Sounds like a plan! I like the card idea and will use that sometimes too.

Happy Busy Mama said...

You inspired me to look at grouping jobs as jurisdictions. However, some of my little ones could not say the big one, so we settled on areas. It does work well. The only job we split up is KP duty. Do you have sone person do it all or spread KP around?

No Ordinary Me said...

I agree with you on the "areas" besides rotating chore charts. I enjoyed what you shared.

mamamia said...

We have struggled along with the rotating job list for ages! I'm going to toss it in the bin with great pleasure and try some of your ideas!
I find that i'm just grabbing the nearest child and asking them to do what's needed right now, which can be grossly unfair for the teens who just stuck their head out their bedroom to chat while I'm cooking dinner, lol!
Thanks for the tips, I think we can incorporate them without too much trouble. :)

busymomof10 said...

On using Jurisdictions vs. Rotating Jobs:

We usually re-evaluate and re-assign jurisdictions as needed, once or twice a year. Before the start of a new school year is a natural time. This allows your children to really master one area, before moving on.

It also teaches them to see the bigger picture -- to enter a room and learn to SEE the things that need done in it!

It also prevents the problems that come from one child's job depending on another's -- such as "I can't vacuum the carpet, because he didn't pick up the toys." OR "I can't mop because she hasn't swept yet."

For young children, I give a smaller, less important room or an area of responsibility such as being in charge of all the trash or the recylcing, etc.


busymomof10 said...

KP -- Maybe that should be an All in a Day post of its own!

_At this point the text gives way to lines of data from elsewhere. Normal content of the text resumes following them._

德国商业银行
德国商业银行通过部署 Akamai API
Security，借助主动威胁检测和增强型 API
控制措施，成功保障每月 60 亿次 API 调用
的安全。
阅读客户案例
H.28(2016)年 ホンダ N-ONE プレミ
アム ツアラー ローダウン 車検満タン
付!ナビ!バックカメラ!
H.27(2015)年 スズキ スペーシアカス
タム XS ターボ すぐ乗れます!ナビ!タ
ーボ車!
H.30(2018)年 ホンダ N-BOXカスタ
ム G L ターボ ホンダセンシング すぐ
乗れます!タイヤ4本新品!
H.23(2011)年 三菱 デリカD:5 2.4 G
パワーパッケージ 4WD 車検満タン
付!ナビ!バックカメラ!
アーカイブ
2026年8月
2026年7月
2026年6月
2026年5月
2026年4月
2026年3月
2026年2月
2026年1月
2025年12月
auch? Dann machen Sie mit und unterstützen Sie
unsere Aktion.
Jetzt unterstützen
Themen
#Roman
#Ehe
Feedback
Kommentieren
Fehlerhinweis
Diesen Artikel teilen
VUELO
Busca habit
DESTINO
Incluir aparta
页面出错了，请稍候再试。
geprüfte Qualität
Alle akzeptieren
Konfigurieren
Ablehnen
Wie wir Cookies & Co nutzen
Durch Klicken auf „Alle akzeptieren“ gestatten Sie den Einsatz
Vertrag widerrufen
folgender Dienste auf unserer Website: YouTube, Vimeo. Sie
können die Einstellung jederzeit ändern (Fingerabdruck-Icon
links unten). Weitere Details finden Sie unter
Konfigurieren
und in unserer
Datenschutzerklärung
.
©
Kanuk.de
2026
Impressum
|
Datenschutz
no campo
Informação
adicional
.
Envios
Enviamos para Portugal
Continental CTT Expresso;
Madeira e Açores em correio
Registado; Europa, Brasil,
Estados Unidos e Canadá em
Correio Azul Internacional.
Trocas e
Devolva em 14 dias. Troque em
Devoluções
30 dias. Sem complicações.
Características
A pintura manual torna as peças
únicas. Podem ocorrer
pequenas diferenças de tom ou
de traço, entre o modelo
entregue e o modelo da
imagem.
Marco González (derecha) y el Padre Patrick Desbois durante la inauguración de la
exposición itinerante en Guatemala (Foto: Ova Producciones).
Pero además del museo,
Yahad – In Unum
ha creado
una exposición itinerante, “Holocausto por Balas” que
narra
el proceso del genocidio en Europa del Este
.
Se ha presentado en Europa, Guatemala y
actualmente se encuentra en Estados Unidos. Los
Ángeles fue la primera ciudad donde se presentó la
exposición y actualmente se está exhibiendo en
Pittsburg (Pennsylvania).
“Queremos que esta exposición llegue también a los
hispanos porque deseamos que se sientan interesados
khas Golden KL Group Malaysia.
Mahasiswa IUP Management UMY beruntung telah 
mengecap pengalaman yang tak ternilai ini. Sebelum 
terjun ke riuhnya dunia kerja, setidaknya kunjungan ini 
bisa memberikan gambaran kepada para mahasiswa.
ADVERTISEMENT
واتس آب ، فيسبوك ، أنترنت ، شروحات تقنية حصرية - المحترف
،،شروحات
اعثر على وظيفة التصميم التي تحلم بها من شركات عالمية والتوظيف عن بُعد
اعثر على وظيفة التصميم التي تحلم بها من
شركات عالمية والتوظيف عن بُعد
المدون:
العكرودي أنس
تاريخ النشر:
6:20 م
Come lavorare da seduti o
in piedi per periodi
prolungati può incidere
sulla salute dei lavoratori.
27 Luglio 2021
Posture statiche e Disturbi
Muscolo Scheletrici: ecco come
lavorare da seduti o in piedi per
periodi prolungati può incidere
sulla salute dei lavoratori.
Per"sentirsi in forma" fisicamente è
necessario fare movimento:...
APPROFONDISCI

Right now, we attack it as a team -- usually me and the youngest kids (I'm looking for a name for the younger half, like maybe "The Fantastic FIve?") or whoever else is around and can be coerced into helping! It goes back to your algebra equation . . . .

TheyCallMeMom said...

We actually do the rotating chores here. I made a wheel and paired up the children. Every morning the wheel turns and the 12 set chores are divided among 4 chore teams. This makes so each team has each chore for a three day span. The children and I can glance at the wheel to know who's job is what and there are no charts to keep making. This one is laminated on the bulletin board above the kitchen table. It has really made things stream line. When we do weekly chores we work as a team tacking each room as a group, each with individual jobs. We do this on a need-to-do basis.

Ms. Sigurdson said...

When I have several young children at home, and many jobs that need to be done quickly, motivation can be an issue. One day, out of frustration, mostly, I wrote each job on lined paper, and cut the paper into strips- one for each job. I put some random fun jobs on the papers, too- eat a marshmallow, or take a 15 minute break. I put the jobs into a cup, and said, you need to do the same number of jobs as your age. Somehow, picking the jobs randomly kept the kids motivated! It also freed me up to supervise everyone or help with a hard job. We use this every time there's a lot to clean and attitudes are less than enthusiastic.

oswaldo thomas said...

I do love cleaning my house for my family. But of course, If the room or the house is so dirty I think I may be needing their help.